What is required »
Copy every one of the lines below word for word, omitting the pictures from your answer.

Source data
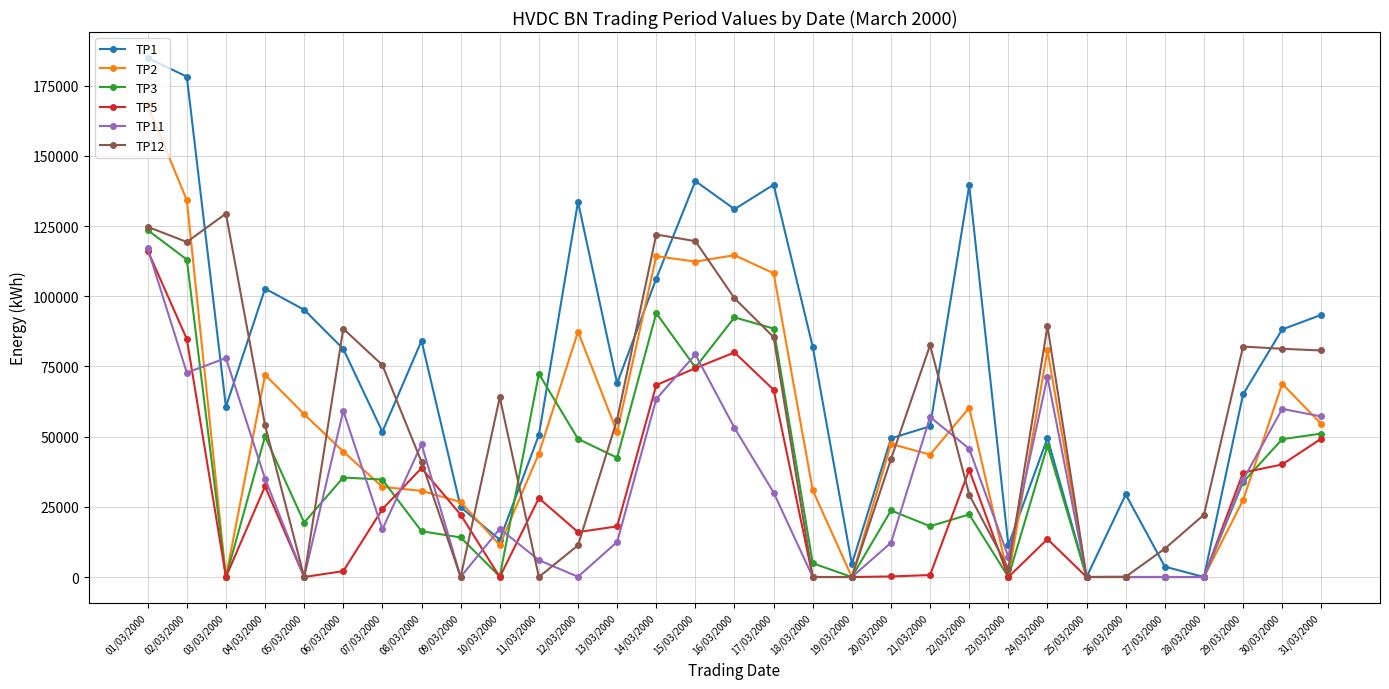

At which label does TP1 first exceed 69000?

01/03/2000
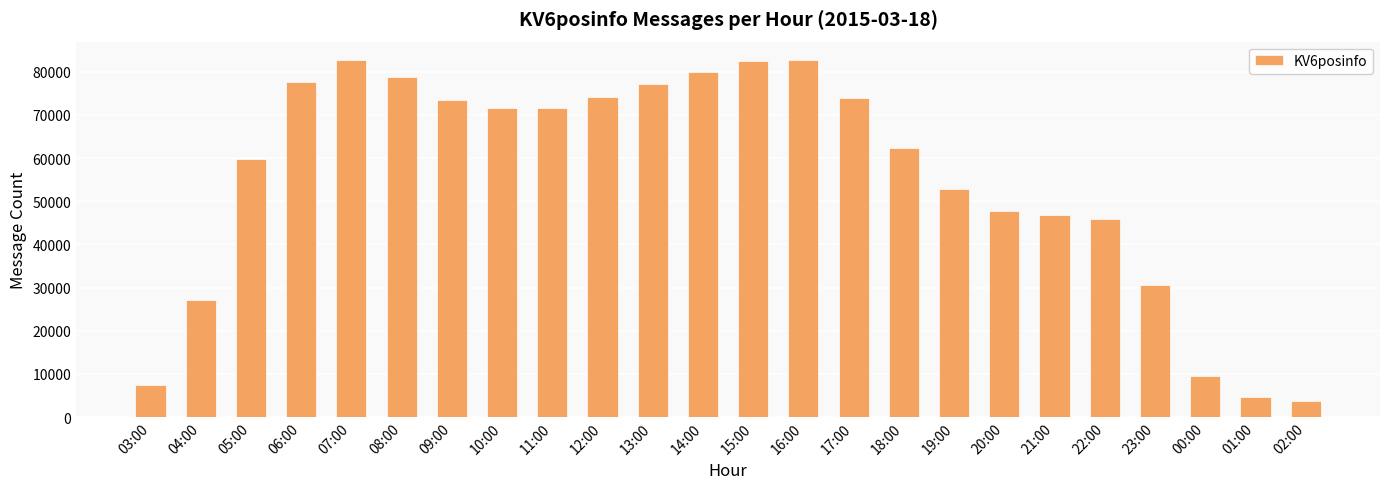

What is the greatest value displayed?

82820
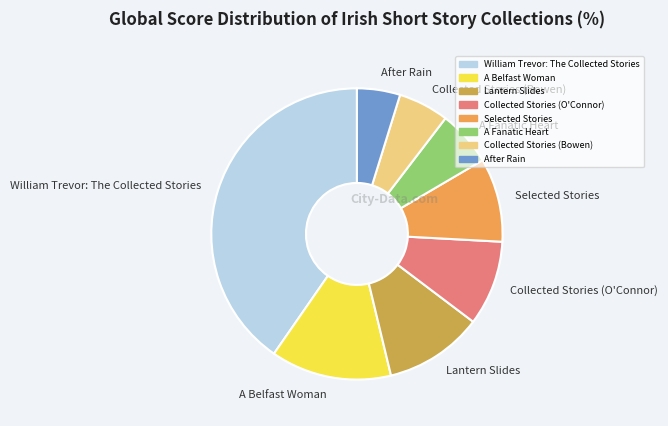

Do Selected Stories and Lantern Slides together represent more than half of the pie?

No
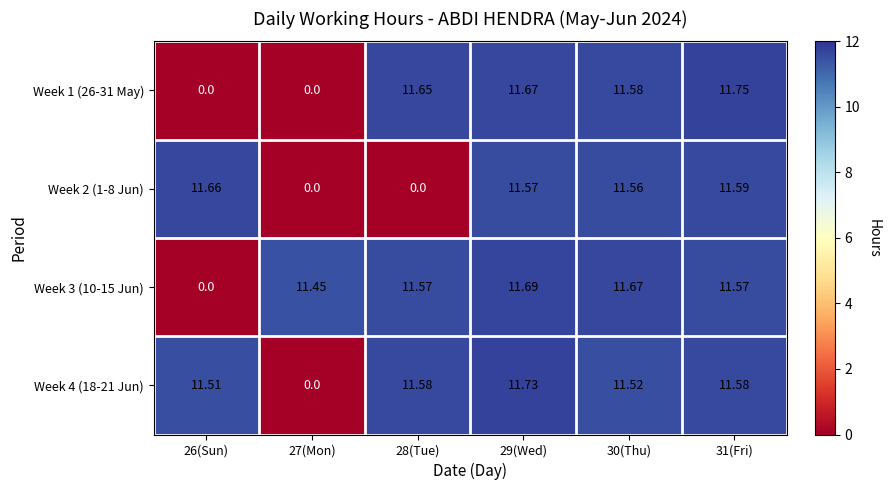

Is the value of Week 4 (18-21 Jun) at 26(Sun) greater than the value of Week 1 (26-31 May) at 30(Thu)?

No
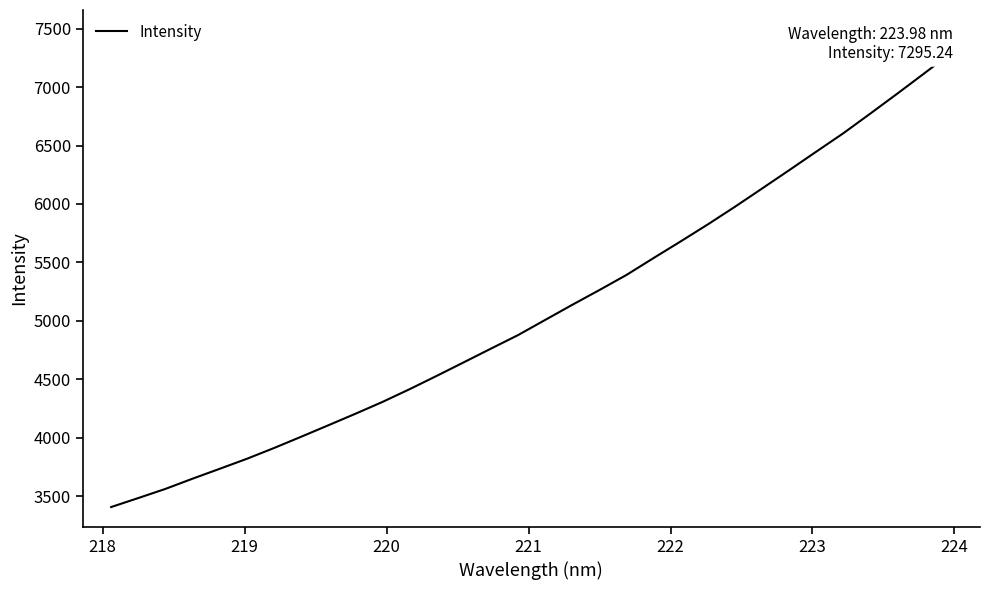

Reading left to right, extract all data points from this chart.

3406.5	3483.5	3561.8	3649.2	3733.8	3819.4	3911.4	4007.9	4105.9	4204.7	4306.1	4415.1	4529.2	4645.4	4762.3	4878.1	5007.9	5137.3	5263.6	5393.0	5537.6	5680.1	5825.2	5976.1	6132.0	6288.7	6447.5	6605.1	6773.9	6945.2	7119.4	7295.2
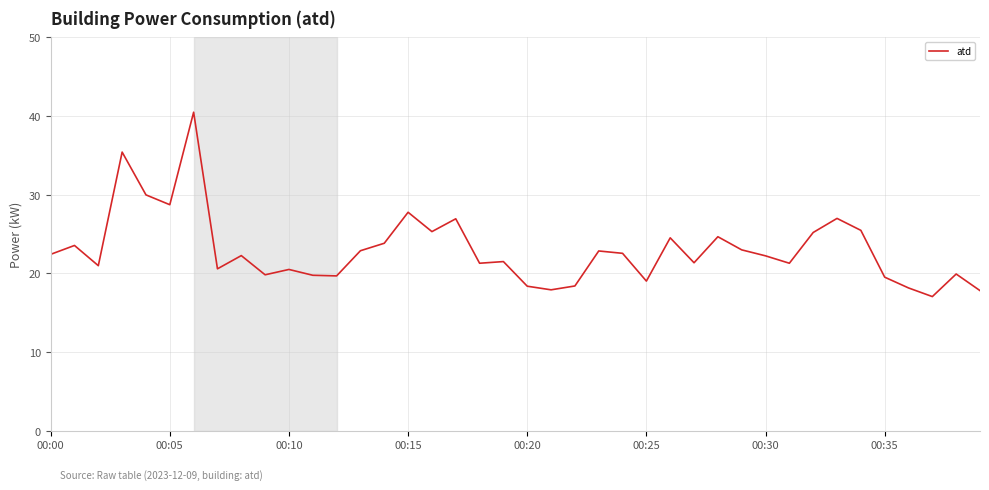

What is the smallest value displayed?

17.1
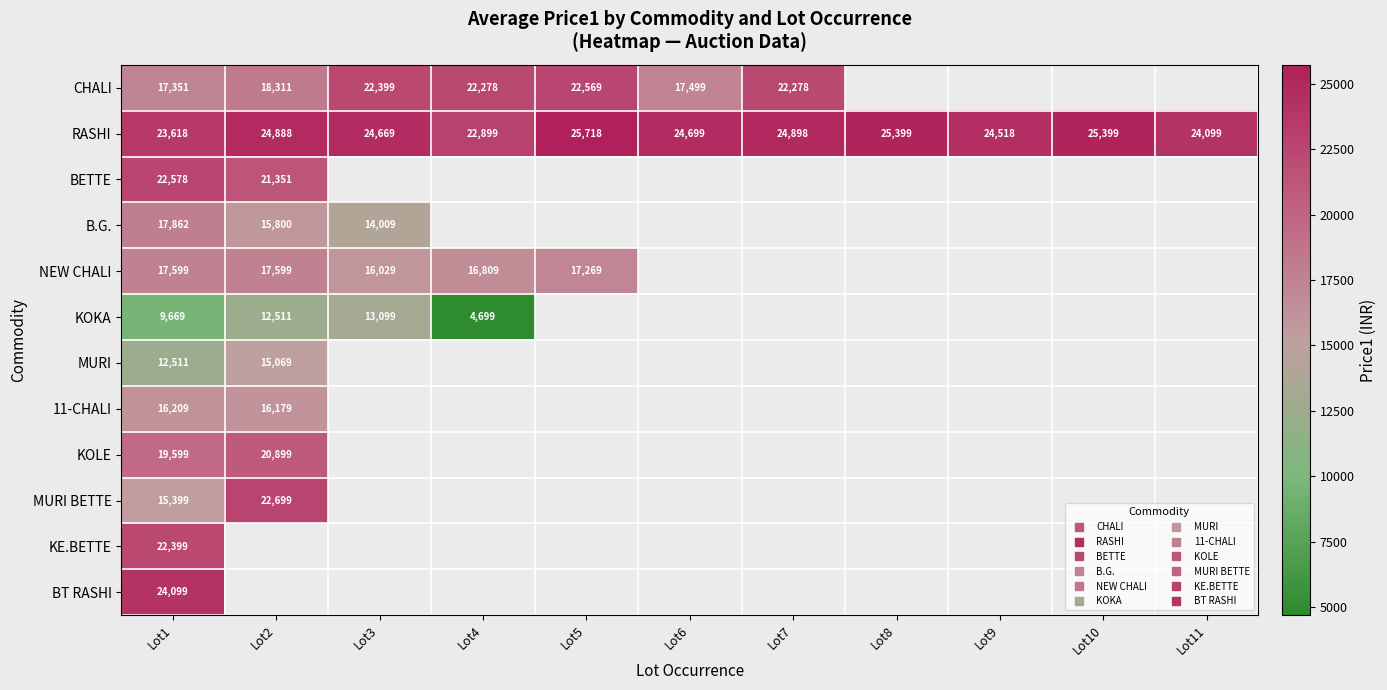

At how many categories does at least one series exceed 5653?

11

Expected output »
At which label does TP1 first exceed 69000?

01/03/2000

What is the greatest value displayed?

82820

Do Selected Stories and Lantern Slides together represent more than half of the pie?

No

Is the value of Week 4 (18-21 Jun) at 26(Sun) greater than the value of Week 1 (26-31 May) at 30(Thu)?

No

Reading left to right, extract all data points from this chart.

3406.5	3483.5	3561.8	3649.2	3733.8	3819.4	3911.4	4007.9	4105.9	4204.7	4306.1	4415.1	4529.2	4645.4	4762.3	4878.1	5007.9	5137.3	5263.6	5393.0	5537.6	5680.1	5825.2	5976.1	6132.0	6288.7	6447.5	6605.1	6773.9	6945.2	7119.4	7295.2

What is the smallest value displayed?

17.1

At how many categories does at least one series exceed 5653?

11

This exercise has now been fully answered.